Husten ist eine reflexartige Schutzreaktion des Körpers, die sich als ruckartige Ausatmung manifestiert. Husten wird durch Nervenenden-Reizung in Schleimhaut des Larynx, der Trachea oder Bronchien verursacht und versorgt die Entfernung von Fremdkörpern oder Schleim aus den Luftwegen. Von den Nervenenden wird der Impuls zum Hustenzentrum im verlängerten Mark und von dort zu den Muskeln des Kehlkopfes, des Zwerchfells, der Brustmuskeln, Bronchien und Bauchmuskeln übertragen. Sie kontrahieren, indem sie den Druck in Atemwegen und in Brust erhöhen. Auf dem Höhepunkt einer solchen Reduktion öffnet sich eine Sprachlücke, es gibt eine erzwungene (starke) Ausatmung, begleitet von einem spezifischen Geräusch – das ist gerade Husten.

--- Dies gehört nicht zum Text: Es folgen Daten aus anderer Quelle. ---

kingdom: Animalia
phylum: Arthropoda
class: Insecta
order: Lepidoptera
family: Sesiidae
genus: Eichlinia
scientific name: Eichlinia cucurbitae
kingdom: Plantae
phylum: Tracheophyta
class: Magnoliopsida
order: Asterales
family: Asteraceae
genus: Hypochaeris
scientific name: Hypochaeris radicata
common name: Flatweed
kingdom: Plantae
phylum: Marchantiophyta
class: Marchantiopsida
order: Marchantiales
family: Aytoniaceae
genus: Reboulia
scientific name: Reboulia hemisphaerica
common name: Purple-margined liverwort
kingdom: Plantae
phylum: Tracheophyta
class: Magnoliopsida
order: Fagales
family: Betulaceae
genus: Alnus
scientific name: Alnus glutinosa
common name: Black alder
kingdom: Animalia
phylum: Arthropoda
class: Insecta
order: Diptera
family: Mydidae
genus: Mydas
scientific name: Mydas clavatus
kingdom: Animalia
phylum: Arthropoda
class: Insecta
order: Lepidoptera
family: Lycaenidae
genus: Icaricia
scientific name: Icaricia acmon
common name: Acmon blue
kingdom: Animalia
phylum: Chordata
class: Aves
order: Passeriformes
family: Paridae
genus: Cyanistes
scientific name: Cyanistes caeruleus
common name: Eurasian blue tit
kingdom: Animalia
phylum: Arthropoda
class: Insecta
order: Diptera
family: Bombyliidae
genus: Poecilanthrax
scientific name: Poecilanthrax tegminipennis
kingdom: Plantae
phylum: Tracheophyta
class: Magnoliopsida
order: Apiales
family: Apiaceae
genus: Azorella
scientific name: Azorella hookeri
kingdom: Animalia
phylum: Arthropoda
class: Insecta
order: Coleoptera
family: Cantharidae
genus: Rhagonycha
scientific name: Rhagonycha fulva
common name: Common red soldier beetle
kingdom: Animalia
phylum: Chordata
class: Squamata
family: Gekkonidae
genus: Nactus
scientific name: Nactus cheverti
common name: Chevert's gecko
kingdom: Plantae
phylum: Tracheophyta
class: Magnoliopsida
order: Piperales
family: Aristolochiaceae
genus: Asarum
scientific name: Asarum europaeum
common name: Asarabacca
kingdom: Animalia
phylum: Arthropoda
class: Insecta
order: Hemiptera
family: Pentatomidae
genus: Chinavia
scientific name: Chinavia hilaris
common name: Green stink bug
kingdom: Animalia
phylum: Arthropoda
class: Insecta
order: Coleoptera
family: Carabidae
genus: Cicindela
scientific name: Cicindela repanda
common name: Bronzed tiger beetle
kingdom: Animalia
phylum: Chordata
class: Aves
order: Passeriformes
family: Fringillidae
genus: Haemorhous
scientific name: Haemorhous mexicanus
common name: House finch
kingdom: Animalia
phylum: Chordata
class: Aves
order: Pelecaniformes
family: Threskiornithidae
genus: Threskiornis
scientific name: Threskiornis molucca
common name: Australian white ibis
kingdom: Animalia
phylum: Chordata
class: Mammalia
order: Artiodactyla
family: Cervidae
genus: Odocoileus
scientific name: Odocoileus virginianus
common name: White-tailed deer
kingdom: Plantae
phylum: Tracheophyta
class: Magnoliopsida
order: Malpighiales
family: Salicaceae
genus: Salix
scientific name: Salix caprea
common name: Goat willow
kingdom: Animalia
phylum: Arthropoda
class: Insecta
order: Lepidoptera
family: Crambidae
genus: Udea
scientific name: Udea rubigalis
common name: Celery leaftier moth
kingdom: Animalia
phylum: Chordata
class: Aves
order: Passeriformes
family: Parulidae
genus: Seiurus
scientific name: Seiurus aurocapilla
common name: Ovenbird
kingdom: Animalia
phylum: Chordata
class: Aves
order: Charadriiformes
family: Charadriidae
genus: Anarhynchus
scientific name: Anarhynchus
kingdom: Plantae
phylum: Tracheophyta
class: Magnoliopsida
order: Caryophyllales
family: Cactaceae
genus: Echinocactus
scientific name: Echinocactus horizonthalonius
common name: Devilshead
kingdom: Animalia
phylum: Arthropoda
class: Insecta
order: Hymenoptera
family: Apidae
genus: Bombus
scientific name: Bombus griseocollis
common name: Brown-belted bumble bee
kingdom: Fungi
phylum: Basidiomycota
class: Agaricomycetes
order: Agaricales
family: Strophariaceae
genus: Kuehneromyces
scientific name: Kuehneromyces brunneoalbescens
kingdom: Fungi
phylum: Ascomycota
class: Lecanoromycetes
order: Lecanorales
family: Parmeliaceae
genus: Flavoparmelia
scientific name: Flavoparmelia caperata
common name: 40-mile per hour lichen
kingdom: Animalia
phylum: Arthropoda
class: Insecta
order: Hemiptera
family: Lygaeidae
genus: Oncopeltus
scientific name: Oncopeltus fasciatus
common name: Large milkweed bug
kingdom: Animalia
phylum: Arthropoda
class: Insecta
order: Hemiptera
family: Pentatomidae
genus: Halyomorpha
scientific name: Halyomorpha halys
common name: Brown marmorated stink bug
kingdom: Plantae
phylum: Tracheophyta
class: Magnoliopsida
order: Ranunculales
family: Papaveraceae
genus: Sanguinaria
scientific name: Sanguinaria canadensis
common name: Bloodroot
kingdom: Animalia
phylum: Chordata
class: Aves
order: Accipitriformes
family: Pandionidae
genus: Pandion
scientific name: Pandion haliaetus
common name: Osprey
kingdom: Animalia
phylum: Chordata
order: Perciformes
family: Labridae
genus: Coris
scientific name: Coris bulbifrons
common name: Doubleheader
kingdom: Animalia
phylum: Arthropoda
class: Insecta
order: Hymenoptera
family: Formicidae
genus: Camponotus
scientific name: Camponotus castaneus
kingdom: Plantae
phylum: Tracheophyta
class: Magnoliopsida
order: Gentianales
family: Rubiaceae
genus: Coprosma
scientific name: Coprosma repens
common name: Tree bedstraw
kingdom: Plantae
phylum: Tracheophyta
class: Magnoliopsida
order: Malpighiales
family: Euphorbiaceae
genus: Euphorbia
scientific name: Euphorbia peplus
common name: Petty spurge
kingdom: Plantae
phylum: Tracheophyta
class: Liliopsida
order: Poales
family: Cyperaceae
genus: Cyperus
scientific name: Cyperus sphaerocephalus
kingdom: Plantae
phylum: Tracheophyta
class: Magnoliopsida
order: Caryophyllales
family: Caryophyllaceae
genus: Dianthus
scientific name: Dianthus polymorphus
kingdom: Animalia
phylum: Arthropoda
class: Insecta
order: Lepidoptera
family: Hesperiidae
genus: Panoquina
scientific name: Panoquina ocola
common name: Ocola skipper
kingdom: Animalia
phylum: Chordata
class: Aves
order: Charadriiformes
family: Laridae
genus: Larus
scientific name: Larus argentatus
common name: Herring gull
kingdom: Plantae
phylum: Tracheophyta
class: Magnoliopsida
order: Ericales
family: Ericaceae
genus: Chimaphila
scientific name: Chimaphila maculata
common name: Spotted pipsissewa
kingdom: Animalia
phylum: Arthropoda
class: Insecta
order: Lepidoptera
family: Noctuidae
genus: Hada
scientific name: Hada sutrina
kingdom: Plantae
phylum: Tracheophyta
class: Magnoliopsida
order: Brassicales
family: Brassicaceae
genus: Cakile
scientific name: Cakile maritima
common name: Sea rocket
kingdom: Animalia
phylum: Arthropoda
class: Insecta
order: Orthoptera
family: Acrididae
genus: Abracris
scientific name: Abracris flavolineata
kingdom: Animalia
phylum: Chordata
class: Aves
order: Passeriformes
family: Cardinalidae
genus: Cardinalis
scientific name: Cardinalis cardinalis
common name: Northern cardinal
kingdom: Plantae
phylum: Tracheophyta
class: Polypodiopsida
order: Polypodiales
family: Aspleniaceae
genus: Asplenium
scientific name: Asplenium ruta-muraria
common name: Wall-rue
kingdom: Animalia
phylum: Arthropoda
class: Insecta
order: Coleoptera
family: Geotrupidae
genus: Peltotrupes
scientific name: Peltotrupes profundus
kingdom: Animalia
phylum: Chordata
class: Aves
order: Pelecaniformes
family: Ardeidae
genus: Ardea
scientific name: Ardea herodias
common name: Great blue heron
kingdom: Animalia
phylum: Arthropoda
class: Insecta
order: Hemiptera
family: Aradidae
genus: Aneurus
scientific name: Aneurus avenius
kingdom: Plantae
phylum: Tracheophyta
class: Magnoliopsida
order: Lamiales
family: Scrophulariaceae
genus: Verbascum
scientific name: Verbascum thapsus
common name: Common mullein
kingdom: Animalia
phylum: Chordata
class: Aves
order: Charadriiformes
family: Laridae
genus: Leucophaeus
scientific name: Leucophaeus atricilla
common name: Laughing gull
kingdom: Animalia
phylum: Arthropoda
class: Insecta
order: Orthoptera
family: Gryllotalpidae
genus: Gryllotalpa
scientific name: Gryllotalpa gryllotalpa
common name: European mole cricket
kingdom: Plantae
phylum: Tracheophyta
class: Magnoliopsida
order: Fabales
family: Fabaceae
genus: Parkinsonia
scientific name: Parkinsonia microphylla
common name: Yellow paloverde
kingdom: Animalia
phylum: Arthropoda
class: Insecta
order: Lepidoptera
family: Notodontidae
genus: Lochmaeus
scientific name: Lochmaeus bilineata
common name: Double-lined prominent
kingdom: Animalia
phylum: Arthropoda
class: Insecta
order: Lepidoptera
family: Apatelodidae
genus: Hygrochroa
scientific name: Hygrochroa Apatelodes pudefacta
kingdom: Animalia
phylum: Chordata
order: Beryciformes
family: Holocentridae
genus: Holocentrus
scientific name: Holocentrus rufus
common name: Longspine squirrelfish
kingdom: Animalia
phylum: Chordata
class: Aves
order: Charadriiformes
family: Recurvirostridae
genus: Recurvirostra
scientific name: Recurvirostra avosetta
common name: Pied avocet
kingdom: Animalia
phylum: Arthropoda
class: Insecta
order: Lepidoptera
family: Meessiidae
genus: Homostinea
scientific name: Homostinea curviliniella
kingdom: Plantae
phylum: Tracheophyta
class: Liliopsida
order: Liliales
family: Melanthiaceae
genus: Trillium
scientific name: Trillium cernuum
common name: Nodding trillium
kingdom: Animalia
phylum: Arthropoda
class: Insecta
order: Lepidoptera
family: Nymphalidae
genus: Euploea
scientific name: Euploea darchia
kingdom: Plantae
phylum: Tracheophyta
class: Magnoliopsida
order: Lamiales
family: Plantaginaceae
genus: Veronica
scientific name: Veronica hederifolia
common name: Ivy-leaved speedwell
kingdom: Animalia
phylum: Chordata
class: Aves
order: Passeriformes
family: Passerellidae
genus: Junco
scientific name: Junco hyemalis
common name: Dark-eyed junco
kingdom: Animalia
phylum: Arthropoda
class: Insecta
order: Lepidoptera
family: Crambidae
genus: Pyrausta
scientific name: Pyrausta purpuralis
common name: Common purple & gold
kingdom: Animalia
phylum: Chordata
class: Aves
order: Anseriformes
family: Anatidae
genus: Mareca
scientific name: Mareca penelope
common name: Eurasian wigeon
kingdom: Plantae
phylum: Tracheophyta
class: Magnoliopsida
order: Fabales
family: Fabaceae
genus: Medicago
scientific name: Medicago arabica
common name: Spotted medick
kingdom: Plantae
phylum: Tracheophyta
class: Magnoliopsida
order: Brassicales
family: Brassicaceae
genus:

Zum Hustenzentrum gehen die Impulse nicht nur von den Atmungsorganen. Die Nervenenden (Rezeptoren) sind mit dem Hustenzentrum verbunden, sowie sind in vielen inneren Organen (Herz, Speiseröhre, Magen), auf den Gehörgang, in der Membran, einigen Bereiche des Gehirns. Deshalb kann Husten die Krankheit begleiten, die nicht mit den Organen des Atmungssystems (Hysterie, Herzkrankheit, Herzrhythmusstörungen, Zwerchfellhernie) verbinden sind.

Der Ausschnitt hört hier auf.